> _Soal yang Diberikan_:
Lanjutkan teks tentang maulid Nabi setelah kalimat terakhir yang tercantum.

> _Teks yang Diberikan_:
= = =
Sejalan dengan hadis riwayat Imam Hakim dari Ali bin Abi Thalib bahwa Nabi berkata “seyogyanya pemimpin dari Quraish, sebaik-baik Quraish pemimpin yang baik, sejahat-jahat quraish peminpin yang jahat”. 
Dan beberapa hadis pendukung lainnya seperti hadis Imam Bukhori dari Mu’awiyah “sesungguhnya urusan ini (pemerintahan) ada di tangan Quraish” atau hadis Imam Tirmizi dan Nasa’i “Quraish adalah pemimpin umat dalam keadaan baik dan buruk sampai hari qiyamat. Padahal hadis-hadis demikian merupakan pengakuan Nabi pada kekuatan pengaruh dan prestise politik suku Quraish dalam mempertahankan kemaslahatan umat dan suku yang paling berani dalam memberikan perlindungan dari ancaman bangsa lain di saat penaklukan dan invasi antar suku sering terjadi pada waktu itu.
Berjalannya waktu ditengah-tengah kesibukan manusia bahwa maulid Nabi dihubungkan sebagai media pendalaman agama yang menggembirakan untuk lebih mengenal sejarah hidup Rasul saw dan sebagai wujud kecintaan yang tinggi kepada-Nya “tidak beriman salah seorang dari kalian sampai Aku lebih dicintainya daripada  anaknya, orang tuanya dan manusia lainnya” di perkuat lagi dalam QS: 10.58 “Katakanlah: Dengan karunia Allah dan rahmat-Nya, hendaklah dengan itu mereka bergembira”. 
Dalam kitab Addar alMantsur Imam Suyuthi adapun yang dimaksud “Karunia Allah”  (Fadlullah) adalah “ilmu” dan “Rahmat Allah” adalah “Nabi Muhammad”, pemaknaan ini dikuatkan dalam QS: 21.107 “Dan tiadalah Kami mengutus kamu, melainkan untuk (menjadi) “rahmat” bagi semesta alam.  
Hal yang menggembirakan lainnya dari maulid Nabi adalah orientasi kegembiraan bahwa Rasul telah memberikan kita panduan hidup dalam bingkai petunjuk Allah dengan nilai-nilai peradaban budaya luhur yang mengedapnkan supremasi hukum dengan meninggalkan subordinasi kemanusian, bebas dari kekerasan, dan kesesatan budaya masyarakat primitif. Sebuah Peradaban yang telah merubah keganasan masyarakat dunia menuju peradaban Ar-Rahman dan Ar-Rahim penuh dengan kasih sayang antar sesama. Sebagaimana keterangan Ibn Qoyim al-Jauziyah “Syariat itu bangunan dan dasarnya adalah hukum dan maslahat untuk manusia sejak dilahirkan sampai kematian”.
= = =
> _Cuplikan Data_:

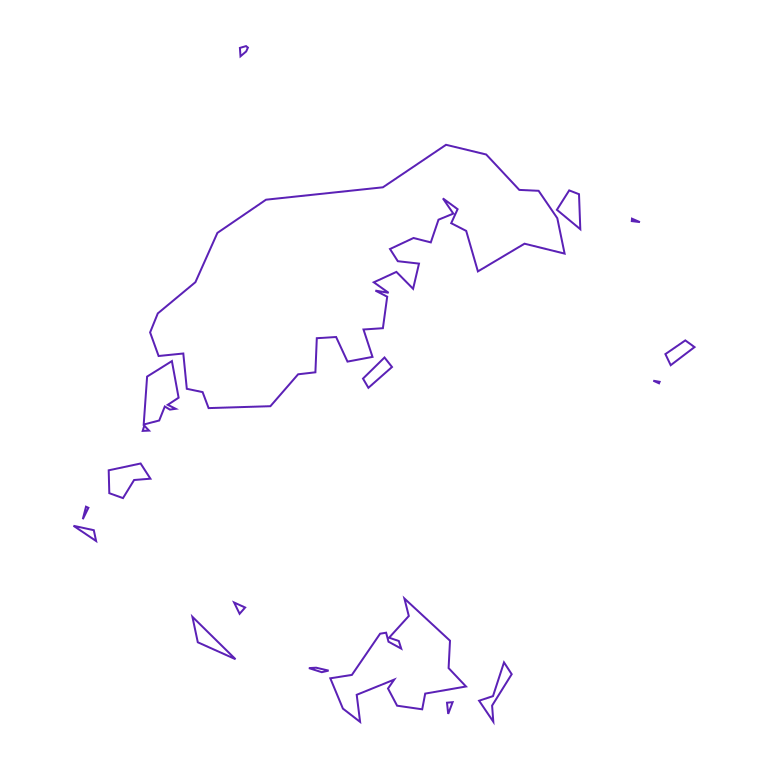 Mornington, Queensland, Australia (Mercator projection)
{"feature_id": "25037944B95382354250521", "entity_name": "Mornington", "entity_type": "district", "adm_level": 2, "iso_a3": "AUS", "parent_name": "Australia", "parent_adm1": "Queensland", "projection": "mercator", "projection_center": [139.442, -16.684], "detail": "medium", "context": "isolated", "style": "outline", "palette": "violet", "viewbox_px": 768, "rotation_deg": 0, "n_neighbors": 0, "source": "geoboundaries", "source_scale": "gbopen_adm2", "svg_char_len": 1930}
<svg xmlns="http://www.w3.org/2000/svg" viewBox="0 0 768 768"><path d="M183.3,353.5L186.8,388.8L202.6,392.1L208.6,408.1L270.4,406.2L298.1,374.3L315.4,372.3L316.8,338.2L336.1,337.0L347.5,361.6L372.5,356.9L363.5,329.5L382.9,328.2L387.2,296.7L375.4,290.6L388.6,292.8L373.8,282.3L396.4,271.9L413.1,288.8L419.0,263.6L397.8,261.2L390.0,249.0L413.5,238.0L430.8,242.4L438.5,219.7L453.3,213.6L442.9,198.4L457.6,209.2L451.2,223.2L466.2,230.9L477.9,271.4L524.5,243.7L564.6,253.6L557.3,218.2L538.6,190.8L519.3,189.9L486.2,154.5L446.0,144.8L382.9,187.3L266.0,199.7L217.4,232.9L195.4,282.2L157.8,313.4L150.1,332.4L158.6,356.0L183.3,353.5ZM397.1,705.7L422.2,709.3L425.2,693.6L466.0,686.5L448.6,668.1L450.0,640.7L404.4,598.5L408.8,616.0L389.1,637.7L398.8,641.0L401.2,648.6L388.5,641.7L386.1,632.7L380.1,633.7L351.9,674.9L330.3,678.3L342.9,708.6L360.1,721.9L356.7,694.8L394.2,679.6L388.0,688.5L397.1,705.7ZM178.6,397.7L171.9,361.1L147.1,376.6L143.7,424.5L159.2,420.5L164.8,406.5L169.9,409.6L175.7,408.8L167.8,404.8L178.6,397.7ZM140.6,463.5L108.7,470.3L109.3,493.2L123.0,498.1L134.1,480.0L150.4,478.7L140.6,463.5ZM556.9,209.8L580.3,229.2L579.0,194.2L569.2,190.4L556.9,209.8ZM479.1,700.7L493.3,721.7L492.1,705.6L511.7,674.2L504.0,662.4L493.0,696.1L479.1,700.7ZM235.5,659.2L192.4,616.8L197.8,642.3L235.5,659.2ZM384.5,357.5L363.0,378.6L368.4,387.8L392.0,367.0L384.5,357.5ZM685.3,340.4L665.4,354.1L670.7,365.2L694.5,347.1L685.3,340.4ZM93.8,530.2L73.5,525.8L96.1,541.0L93.8,530.2ZM234.1,602.5L239.6,613.8L245.1,607.5L234.1,602.5ZM82.8,519.2L88.4,507.8L86.0,506.7L82.8,519.2ZM447.0,702.7L448.2,713.9L452.6,702.2L447.0,702.7ZM328.6,670.6L316.1,667.7L308.9,668.1L321.8,672.2L328.6,670.6ZM149.0,430.6L144.3,425.6L142.7,430.9L149.0,430.6ZM246.0,46.1L239.9,47.9L240.5,56.3L246.2,51.4L247.9,47.6L246.0,46.1ZM653.3,380.7L659.0,383.3L659.6,381.8L653.3,380.7ZM631.8,221.1L639.9,222.1L632.0,218.7L631.8,221.1Z" fill="none" stroke="#5b21b6" stroke-width="2"/></svg>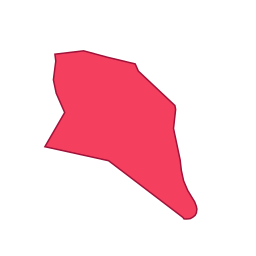 City, Robinson projection, rotated 23°
{"feature_id": "GBR-4809", "entity_name": "City", "entity_type": "City Corporation", "adm_level": 1, "iso_a3": "GBR", "parent_name": "United Kingdom", "parent_adm1": "", "projection": "robinson", "projection_center": [-0.079, 51.517], "detail": "fine", "context": "isolated", "style": "filled", "palette": "rose", "viewbox_px": 256, "rotation_deg": 23, "n_neighbors": 0, "source": "natural_earth", "source_scale": "10m", "svg_char_len": 502}
<svg xmlns="http://www.w3.org/2000/svg" viewBox="0 0 256 256"><g transform="rotate(23 128 128)"><path d="M188.6,137.2L193.6,146.1L199.9,155.0L207.5,162.3L218.3,170.0L221.5,173.4L223.1,175.7L224.1,179.4L223.9,182.1L222.5,184.8L220.7,187.1L217.6,188.8L215.1,189.8L213.4,188.8L122.9,165.7L58.8,177.7L63.7,138.5L48.3,124.0L40.5,112.8L35.4,94.7L31.9,88.6L57.0,74.3L80.9,71.0L109.6,66.2L115.3,71.6L162.4,89.0L164.6,92.3L170.1,110.7L188.6,137.2Z" fill="#f43f5e" stroke="#9f1239" stroke-width="1.5"/></g></svg>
= = =
> _Hasil Latihan_:
Syariat Islam secara komprehensif harus menjadi motivasi prilaku masyarakat di Indonesia dalam mencapai kemajuan bangsa dan negara. Agama memerintahkan manusia untuk terus belajar dan mengejar ilmu pengetahuan sebagai pembeda keberhasilan sesama manusia. Kebutuhan membaca menjadi hal prioritas risalah QS: 96.1 “Bacalah dengan (menyebut) nama Tuhanmu Yang menciptakan”. Sehingga Rasul memintak kepada tawanan perang badar bila ingin bebas dari tawanan perang agar mereka mengajarkan baca dan tulis kepada sepuluh kaum muslimin. 
Seharusnya esensi perayaan maulid menekankan kepada aktifitas baca menjadi budaya literasi yang harus dikembangkan mengikuti kebiasaan pada suatu tempat atau komunitas. Bahkan aktifitas membaca harus menjadi kebutuhan setiap individu bagi masyarakat Indonesia sebagaimana di Finlandia. 
Berdasarkan hasil survei yang dilakukan oleh organisasi pendidikan, ilmu pengetahuan dan kebudayaan PBB (UNESCO) yang dirangkum dalam laporannya tahun 2016, negara Finlandia menduduki peringkat pertama dunia dengan tingkat literasi paling tinggi. Sedangkan Indonesia hanya peringkat 60 dari 61 negara yang disurvei. Di negara-negara maju siswa-siswa di sekolah menengah umumnya diberikan target buku yang harus dibaca sebagai salah satu syarat utama untuk bisa menamatkan studinya. misalnya Amerika Serikat memberikan 32 judul buku sebagai bahan bacaan wajib, Jepang 22 buku, dan Singapura sebanyak 6 judul buku.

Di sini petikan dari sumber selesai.